Auch wenn möglicherweise keine Schenkungssteuer zu entrichten ist, ist eine Schenkungssteuererklärung einzureichen, wenn die unterstellten Zinsen den jährlichen Verschenkungssteuerausschluss übersteigen. Sowohl Privatpersonen als auch Kapitalgesellschaften haben nicht verzinsliche kurzfristige Verbindlichkeiten. Nicht verzinsliche kurzfristige Verbindlichkeiten sind relativ einfach. Verzinsliche kurzfristige Verbindlichkeiten, wie Betriebskapitaldarlehen oder der laufende Anteil, der auf langfristige Schuldtitel fällig wird, können komplizierter sein. Eine nicht verzinsliche laufende Verbindlichkeit (NIBCL) ist eine Kategorie von Aufwendungen, die eine Einzelperson oder ein Unternehmen innerhalb des Kalenderjahres abzahlen muss, aber keine Zinsen schulden. Steuern, die keine späten Strafen sowie Verbindlichkeiten enthalten, sind Beispiele für NIBCLs, die in der Bilanz eines Unternehmens zu finden sind. Zusätzlich zu den nicht verzinslichen kurzfristigen Verbindlichkeiten kann eine Bilanz nicht verzinsliche langfristige Verbindlichkeiten auflisten. Dies deutet auf eine Forderung hin, die in Zukunft mehr als ein Jahr bezahlt werden muss, aber keine Zinsen anfällt.

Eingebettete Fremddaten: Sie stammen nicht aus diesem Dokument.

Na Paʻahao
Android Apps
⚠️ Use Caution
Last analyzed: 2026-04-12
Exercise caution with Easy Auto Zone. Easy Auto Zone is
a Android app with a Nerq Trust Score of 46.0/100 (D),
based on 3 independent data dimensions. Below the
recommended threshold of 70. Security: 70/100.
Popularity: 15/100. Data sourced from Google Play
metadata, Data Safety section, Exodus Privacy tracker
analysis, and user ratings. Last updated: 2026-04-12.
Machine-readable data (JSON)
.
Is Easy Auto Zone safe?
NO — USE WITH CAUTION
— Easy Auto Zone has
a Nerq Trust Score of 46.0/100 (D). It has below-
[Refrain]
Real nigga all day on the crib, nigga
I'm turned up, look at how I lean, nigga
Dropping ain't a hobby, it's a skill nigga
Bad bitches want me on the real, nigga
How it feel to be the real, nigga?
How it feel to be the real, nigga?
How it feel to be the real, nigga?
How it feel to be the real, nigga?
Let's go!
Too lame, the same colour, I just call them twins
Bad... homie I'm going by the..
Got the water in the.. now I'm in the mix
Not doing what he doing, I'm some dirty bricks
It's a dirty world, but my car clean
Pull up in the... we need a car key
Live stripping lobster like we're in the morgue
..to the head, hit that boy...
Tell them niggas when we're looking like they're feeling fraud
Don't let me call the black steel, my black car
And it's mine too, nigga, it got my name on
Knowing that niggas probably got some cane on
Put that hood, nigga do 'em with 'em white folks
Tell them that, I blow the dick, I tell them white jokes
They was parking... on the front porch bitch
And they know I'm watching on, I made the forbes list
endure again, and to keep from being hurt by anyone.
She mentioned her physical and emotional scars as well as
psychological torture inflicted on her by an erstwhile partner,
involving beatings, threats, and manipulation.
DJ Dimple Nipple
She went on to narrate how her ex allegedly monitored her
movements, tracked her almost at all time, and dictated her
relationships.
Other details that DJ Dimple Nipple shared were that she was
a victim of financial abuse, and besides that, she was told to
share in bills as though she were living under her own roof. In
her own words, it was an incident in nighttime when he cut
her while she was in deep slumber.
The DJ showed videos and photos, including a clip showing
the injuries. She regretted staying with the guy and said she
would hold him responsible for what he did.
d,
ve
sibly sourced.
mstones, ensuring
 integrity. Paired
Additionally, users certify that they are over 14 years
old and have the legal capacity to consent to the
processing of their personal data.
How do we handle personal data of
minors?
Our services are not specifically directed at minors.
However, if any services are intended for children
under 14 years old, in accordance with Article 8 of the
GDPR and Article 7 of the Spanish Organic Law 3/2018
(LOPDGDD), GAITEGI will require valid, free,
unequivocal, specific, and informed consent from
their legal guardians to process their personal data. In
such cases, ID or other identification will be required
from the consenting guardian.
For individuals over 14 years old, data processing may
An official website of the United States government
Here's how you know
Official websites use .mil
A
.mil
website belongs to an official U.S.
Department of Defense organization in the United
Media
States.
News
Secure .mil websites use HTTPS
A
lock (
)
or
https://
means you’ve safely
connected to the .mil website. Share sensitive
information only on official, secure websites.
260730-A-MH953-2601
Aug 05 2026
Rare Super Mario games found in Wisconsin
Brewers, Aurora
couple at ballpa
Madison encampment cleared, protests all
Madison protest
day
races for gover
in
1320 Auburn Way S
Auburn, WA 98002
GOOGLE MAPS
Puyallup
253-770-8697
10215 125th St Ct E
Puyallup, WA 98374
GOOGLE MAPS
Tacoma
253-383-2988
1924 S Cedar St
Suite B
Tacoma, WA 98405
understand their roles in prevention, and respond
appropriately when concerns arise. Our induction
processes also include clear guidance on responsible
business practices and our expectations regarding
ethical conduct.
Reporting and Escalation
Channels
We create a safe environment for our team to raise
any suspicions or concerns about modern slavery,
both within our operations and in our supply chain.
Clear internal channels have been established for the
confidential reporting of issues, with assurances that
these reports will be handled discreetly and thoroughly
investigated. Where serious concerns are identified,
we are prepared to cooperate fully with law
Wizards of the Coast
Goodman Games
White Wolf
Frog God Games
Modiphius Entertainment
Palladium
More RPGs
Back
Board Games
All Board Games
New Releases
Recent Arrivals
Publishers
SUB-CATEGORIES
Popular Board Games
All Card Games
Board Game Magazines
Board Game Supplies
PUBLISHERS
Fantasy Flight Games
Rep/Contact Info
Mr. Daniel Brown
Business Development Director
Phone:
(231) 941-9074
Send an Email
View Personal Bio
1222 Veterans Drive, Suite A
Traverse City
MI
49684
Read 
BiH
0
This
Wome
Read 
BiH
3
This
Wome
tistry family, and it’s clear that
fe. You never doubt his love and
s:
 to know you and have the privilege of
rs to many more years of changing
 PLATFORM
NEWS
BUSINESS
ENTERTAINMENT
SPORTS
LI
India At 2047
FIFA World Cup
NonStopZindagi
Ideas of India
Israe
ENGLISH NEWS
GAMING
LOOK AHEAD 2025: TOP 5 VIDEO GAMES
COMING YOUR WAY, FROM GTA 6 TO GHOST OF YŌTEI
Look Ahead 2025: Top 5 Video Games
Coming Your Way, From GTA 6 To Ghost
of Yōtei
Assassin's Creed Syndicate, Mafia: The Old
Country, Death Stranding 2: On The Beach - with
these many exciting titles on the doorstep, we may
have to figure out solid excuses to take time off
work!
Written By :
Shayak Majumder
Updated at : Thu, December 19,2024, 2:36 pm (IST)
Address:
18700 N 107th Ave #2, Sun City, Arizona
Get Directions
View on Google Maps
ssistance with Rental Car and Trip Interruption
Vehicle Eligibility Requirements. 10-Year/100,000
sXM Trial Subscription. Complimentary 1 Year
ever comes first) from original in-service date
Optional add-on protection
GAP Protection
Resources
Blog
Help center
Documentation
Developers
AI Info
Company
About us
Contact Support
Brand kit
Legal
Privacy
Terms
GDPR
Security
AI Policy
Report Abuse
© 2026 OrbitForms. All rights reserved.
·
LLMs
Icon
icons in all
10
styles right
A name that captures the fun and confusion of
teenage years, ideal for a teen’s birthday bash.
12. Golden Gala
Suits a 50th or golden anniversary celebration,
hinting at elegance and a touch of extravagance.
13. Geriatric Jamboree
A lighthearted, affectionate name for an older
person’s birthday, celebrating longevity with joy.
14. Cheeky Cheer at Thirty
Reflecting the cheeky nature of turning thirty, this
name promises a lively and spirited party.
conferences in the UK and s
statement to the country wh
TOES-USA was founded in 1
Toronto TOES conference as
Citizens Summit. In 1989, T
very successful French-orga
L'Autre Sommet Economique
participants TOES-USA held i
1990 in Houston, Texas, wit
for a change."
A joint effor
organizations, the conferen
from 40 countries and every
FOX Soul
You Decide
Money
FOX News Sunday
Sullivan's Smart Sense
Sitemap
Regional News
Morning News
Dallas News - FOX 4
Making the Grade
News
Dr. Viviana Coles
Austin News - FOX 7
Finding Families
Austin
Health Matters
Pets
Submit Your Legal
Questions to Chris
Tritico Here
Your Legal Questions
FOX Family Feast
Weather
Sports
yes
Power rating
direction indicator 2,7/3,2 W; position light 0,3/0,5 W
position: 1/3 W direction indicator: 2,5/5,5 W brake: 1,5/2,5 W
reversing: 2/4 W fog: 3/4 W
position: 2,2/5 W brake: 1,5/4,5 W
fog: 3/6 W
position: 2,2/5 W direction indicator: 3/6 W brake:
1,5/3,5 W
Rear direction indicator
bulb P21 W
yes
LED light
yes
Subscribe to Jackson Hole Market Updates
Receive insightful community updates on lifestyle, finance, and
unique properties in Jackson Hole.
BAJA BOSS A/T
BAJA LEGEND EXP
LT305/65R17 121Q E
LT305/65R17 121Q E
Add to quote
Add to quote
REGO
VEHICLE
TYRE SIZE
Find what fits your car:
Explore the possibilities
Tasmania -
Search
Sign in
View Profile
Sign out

Ähnliche Einkommenssteuerfragen treten in anderen Zusammenhängen auf, wie z. B. ein zinsloses Darlehen eines Arbeitgebers an einen Arbeitnehmer. In diesem Fall wird der unterstellte Zins so behandelt, als ob es vom Arbeitnehmer auf den Arbeitgeber übertragen worden ist, der als Zinseinkommen an den Arbeitgeber zu versteuern ist. Die unterstellten Zinsen gelten dann als vom Arbeitgeber auf den Arbeitnehmer übertragen, der als steuerpflichtige Entschädigung an den Arbeitnehmer behandelt wird. Aufgrund der Kompensatorische Natur der vermeintlichen Übertragung vom Arbeitgeber auf den Arbeitnehmer werden auch Lohnsteuererhoben erhoben.